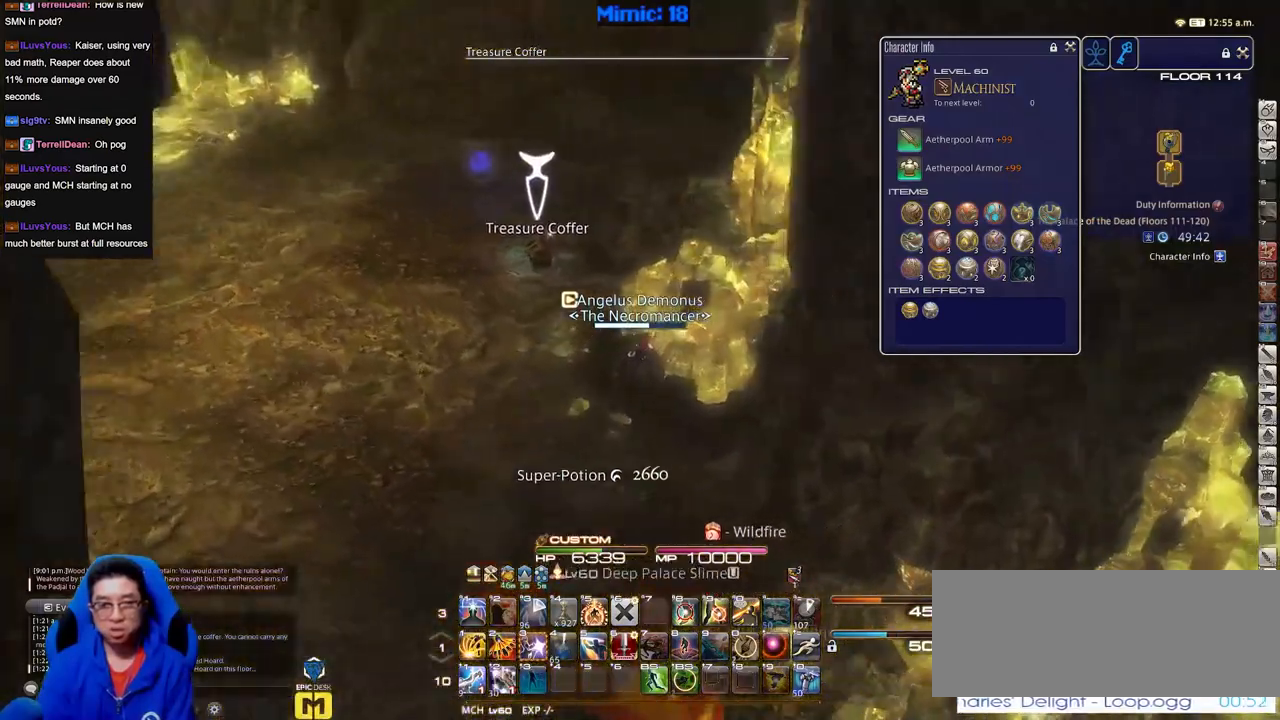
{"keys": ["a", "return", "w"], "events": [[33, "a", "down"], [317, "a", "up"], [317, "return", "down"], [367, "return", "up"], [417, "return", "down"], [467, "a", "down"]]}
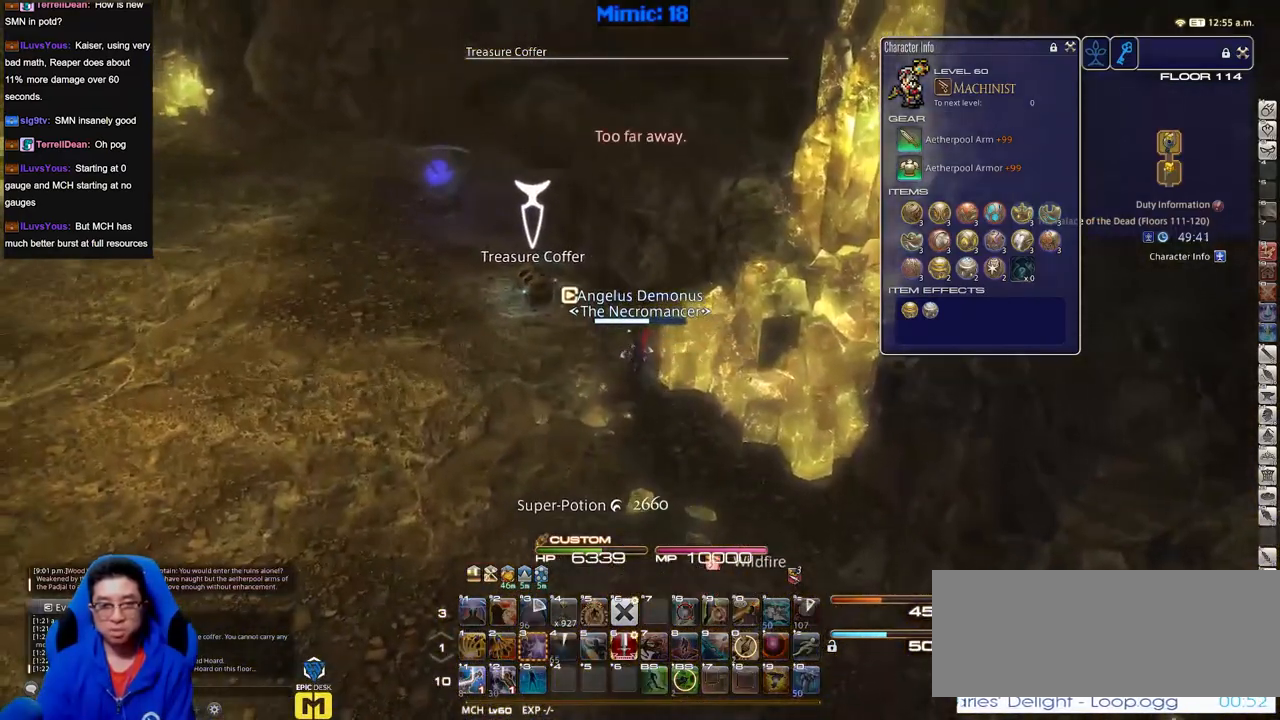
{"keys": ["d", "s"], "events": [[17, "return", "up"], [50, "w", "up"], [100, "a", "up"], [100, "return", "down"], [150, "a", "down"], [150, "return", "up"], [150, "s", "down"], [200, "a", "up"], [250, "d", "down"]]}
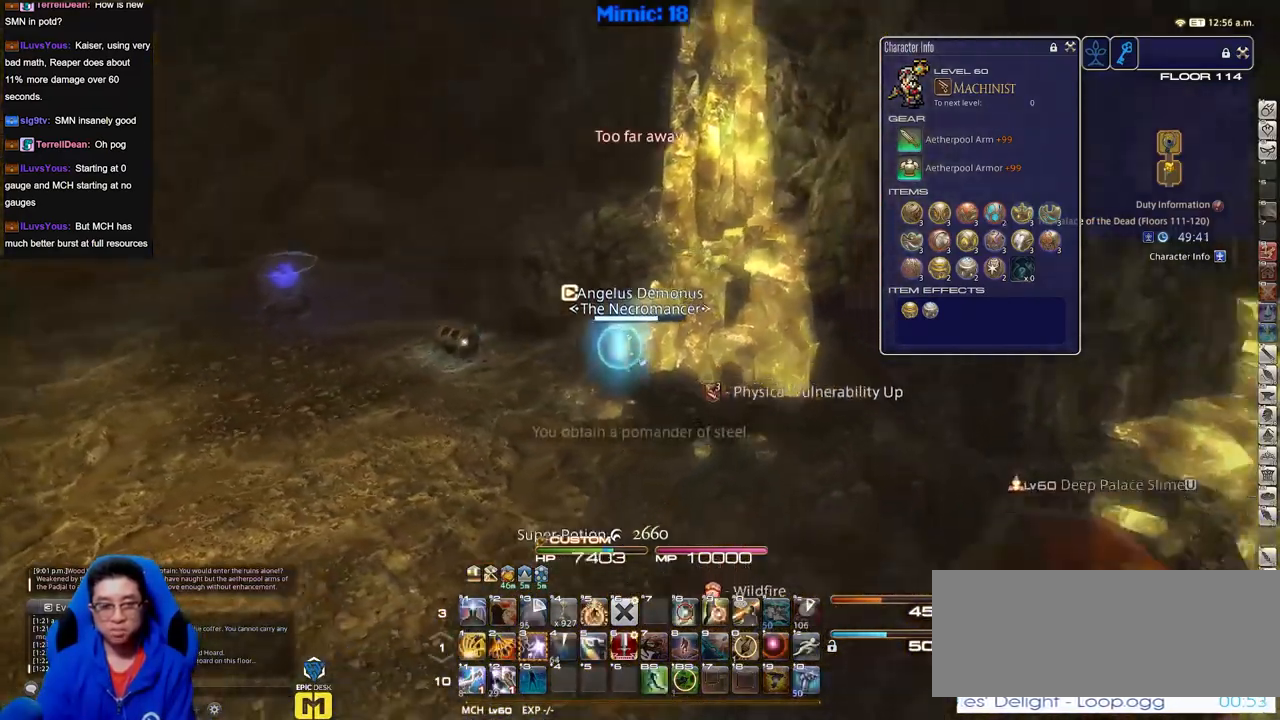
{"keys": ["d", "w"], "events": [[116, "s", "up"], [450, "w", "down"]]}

» Required action
The answer must be all the lines above that hold the word "return".

» Exercise solution
{"keys": ["a", "return", "w"], "events": [[33, "a", "down"], [317, "a", "up"], [317, "return", "down"], [367, "return", "up"], [417, "return", "down"], [467, "a", "down"]]}
{"keys": ["d", "s"], "events": [[17, "return", "up"], [50, "w", "up"], [100, "a", "up"], [100, "return", "down"], [150, "a", "down"], [150, "return", "up"], [150, "s", "down"], [200, "a", "up"], [250, "d", "down"]]}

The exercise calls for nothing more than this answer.